I am very confused with the way charset and encoding work in SQLAlchemy. I understand (and have read) the difference between charsets and encodings, and I have a good picture of the history of encodings.
I have a table in MySQL in latin1_swedish_ci (Why? Possible because of this). I need to create a pandas dataframe in which I get the proper characters (and not weird symbols). Initially, this was in the code:
connect_engine = create_engine('mysql://user:password@1.1.1.1/db')
sql_query = "select * from table1"
df = pandas.read_sql(sql_query, connect_engine)
We started having troubles with the Š character (corresponding to the u'\u0160' unicode, but instead we get '\x8a').
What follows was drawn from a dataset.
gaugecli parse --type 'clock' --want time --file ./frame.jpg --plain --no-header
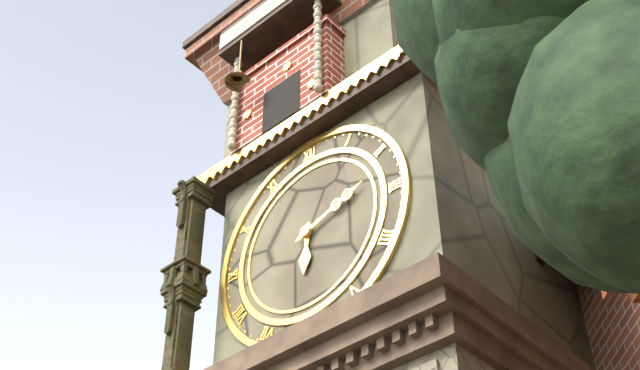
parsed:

I expected this to work:
connect_engine = create_engine('mysql://user:password@1.1.1.1/db', encoding='utf8') 
but, I continue getting '\x8a', which, I realized, makes sense given that the default of the encoding parameter is utf8. So, then, I tried encoding='latin1' to tackle the problem:
connect_engine = create_engine('mysql://user:password@1.1.1.1/db', encoding='latin1')
but, I still get the same '\x8a'. To be clear, in both cases (encoding='utf8' and encoding='latin1'), I can do mystring.decode('latin1') but not  mystring.decode('utf8').
And then, I rediscovered the charset parameter in the connection string, i.e. 'mysql://user:password@1.1.1.1/db?charset=latin1'. And after trying all possible combinations of charset and encoding, I found that this one work:
connect_engine = create_engine('mysql://user:password@1.1.1.1/db?charset=utf8')
I would appreciate if somebody can explain me how to correctly use the charset in the connection string, and the encoding parameter in the create_engine?